Why the massive discrepancy? It’s not hard to parse: Exits were hot in 2021 for many startup categories, and Coinbase went public that year. The company was worth more than $65 billion at its direct-listing reference price, and even more in early trading. That explains why 2021 stands out so sharply compared to its peer years, even if Coinbase is worth a more modest $37 billion today.

Equity vs. tokenomics

In equity terms, then, there has been a single venture-backed crypto exit of note in recent years (Coinbase), while all other web3 exits measured in a traditional manner are a rounding error at most.

However, in crypto, exits are largely bifurcated between M&A and IPOs on the one hand, and token launches on the other, said Vance Spencer, co-founder of Framework Ventures. “The first two are not the primary ways in which VCs get liquidity in crypto, and so the relatively low, 1-billion-dollar exit number is likely a bit misleading.”

“The vast majority of liquidity events in crypto VC will come from tokens, and that’s likely much harder to gauge holistically,” Spencer said. “I wouldn’t see a decline in these metrics as a proof point that VCs are having more difficulty achieving liquidity.”
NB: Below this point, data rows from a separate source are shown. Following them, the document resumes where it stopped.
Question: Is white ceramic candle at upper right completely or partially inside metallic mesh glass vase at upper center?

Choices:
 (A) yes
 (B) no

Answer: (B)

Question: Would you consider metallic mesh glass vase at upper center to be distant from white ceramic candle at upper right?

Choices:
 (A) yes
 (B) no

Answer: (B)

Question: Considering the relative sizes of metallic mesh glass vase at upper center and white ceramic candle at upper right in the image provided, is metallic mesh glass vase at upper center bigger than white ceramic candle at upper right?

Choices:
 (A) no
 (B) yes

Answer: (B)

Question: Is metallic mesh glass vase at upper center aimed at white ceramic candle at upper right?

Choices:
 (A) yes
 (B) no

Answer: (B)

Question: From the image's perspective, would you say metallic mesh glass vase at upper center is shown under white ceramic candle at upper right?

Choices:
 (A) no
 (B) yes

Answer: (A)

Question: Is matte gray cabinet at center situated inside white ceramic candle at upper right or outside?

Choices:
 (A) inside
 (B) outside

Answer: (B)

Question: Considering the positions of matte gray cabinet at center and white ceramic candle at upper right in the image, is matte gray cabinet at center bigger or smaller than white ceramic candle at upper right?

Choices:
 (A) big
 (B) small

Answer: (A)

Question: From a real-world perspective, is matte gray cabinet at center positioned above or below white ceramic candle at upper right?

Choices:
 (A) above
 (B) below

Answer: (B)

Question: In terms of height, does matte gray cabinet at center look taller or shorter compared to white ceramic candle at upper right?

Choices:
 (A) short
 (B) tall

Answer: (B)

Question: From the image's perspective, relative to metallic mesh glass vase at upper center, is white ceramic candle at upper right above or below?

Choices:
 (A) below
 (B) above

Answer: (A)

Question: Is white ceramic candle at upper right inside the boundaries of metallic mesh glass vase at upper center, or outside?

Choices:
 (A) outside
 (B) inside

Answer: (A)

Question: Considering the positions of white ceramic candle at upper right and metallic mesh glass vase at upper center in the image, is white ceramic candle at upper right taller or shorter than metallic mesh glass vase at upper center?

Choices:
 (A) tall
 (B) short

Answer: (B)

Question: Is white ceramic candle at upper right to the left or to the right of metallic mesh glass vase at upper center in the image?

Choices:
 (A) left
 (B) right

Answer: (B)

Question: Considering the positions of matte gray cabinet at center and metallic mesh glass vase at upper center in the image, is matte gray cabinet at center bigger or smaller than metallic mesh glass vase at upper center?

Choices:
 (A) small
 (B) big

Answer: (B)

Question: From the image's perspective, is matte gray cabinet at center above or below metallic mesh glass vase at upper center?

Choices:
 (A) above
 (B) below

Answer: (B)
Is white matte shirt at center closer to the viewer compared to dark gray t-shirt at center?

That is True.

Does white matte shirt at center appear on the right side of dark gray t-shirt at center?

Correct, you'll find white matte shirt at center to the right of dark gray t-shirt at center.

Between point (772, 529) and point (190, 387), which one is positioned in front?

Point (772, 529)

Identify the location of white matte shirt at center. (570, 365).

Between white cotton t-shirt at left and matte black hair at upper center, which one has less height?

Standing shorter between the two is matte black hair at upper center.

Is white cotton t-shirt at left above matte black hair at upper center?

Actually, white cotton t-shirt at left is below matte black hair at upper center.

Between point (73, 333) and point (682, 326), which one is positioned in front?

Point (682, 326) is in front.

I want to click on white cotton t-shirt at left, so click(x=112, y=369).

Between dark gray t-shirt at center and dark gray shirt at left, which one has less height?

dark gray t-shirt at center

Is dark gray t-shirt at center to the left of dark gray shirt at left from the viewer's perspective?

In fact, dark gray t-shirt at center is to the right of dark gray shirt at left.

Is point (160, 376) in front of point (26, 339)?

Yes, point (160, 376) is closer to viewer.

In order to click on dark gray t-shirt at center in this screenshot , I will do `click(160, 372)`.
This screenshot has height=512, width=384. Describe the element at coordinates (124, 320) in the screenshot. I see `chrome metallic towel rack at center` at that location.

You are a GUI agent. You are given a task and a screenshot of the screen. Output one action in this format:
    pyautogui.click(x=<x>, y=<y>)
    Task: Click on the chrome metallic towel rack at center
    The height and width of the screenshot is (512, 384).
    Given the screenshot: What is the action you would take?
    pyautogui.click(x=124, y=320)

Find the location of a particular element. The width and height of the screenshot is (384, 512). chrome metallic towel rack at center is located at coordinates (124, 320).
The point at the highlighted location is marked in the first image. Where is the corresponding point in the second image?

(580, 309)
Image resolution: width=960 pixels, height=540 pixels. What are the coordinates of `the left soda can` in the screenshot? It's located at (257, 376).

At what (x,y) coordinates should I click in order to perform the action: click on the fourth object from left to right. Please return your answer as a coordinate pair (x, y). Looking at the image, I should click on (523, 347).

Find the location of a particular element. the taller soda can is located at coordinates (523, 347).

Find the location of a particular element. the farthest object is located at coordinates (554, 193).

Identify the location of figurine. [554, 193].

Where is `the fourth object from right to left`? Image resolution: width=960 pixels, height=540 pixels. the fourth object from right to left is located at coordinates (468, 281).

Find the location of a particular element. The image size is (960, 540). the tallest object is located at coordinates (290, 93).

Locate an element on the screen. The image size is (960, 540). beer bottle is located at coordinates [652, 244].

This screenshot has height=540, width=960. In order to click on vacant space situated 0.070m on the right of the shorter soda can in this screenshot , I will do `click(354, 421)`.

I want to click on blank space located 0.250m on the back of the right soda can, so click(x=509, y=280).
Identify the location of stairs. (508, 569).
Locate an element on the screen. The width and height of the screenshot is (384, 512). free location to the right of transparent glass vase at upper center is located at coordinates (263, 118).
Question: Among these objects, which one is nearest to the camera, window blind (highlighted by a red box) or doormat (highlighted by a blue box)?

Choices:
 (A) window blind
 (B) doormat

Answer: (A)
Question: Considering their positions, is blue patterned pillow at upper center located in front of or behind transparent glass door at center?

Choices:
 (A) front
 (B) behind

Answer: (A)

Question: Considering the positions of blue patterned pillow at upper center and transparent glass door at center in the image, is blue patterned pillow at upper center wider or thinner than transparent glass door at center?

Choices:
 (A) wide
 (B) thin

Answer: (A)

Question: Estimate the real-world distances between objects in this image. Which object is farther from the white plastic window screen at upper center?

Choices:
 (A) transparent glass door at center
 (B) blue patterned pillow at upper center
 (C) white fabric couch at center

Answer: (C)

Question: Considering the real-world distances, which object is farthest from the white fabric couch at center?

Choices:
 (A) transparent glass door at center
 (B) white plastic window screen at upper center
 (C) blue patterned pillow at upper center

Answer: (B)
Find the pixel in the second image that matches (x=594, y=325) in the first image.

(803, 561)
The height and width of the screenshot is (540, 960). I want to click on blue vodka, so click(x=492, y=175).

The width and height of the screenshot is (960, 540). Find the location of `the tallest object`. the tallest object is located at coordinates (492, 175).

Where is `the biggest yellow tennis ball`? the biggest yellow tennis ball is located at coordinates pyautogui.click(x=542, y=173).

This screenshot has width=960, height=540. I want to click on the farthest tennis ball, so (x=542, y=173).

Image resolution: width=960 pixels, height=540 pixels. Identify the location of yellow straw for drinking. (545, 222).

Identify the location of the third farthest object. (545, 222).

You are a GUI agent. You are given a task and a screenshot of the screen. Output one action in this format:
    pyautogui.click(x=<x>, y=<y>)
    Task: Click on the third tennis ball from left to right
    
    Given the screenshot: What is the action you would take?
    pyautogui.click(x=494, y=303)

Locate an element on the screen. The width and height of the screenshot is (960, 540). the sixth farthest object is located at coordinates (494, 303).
“Year over year, we have witnessed an increasing evolution from the ‘traditional VC exit model’ to more of a token-driven liquidity event approach where decentralization, building in public, and community adoption are paramount to driving a successful return for all stakeholders,” said Brian Mahoney, VP of business development at venture-focused studio Thesis.

But some investors believe this is indicative of how the market is changing and how important it is to hold — or HODL — investments with conviction, even as they are navigating the exit dearth.

Not worried

While it’s important for returns to be delivered to investors from the more mature investments, some firms are doubling down on their support of early-stage projects.

For example, one of Ryze Labs’ early investments in Solana is holding strong, thanks to its performance in the past year, said Thomas Tang, the firm’s VP of investment. “Our experience during the bear markets showed us that we need to rise above by being steadfast in supporting innovative ideas that have the potential to redefine the future of blockchain tech,” Tang said.

Investors also recognize that these exits could take years, said Frameworks’ Spencer. “Smart VCs did their buying in 2022 and 2023, and now the more competent class of investors are waiting for new all-time highs before even thinking about exit opportunities,” he said. “We’re known for being more long-term oriented, especially with venture investments, and we believe that mindset has put us in a good position for this coming cycle.”

As the venture landscape focuses toward 2024 and the crypto market cap continues to grow, there’s still cautious optimism in the space and an appetite to hold on to seemingly strong bets.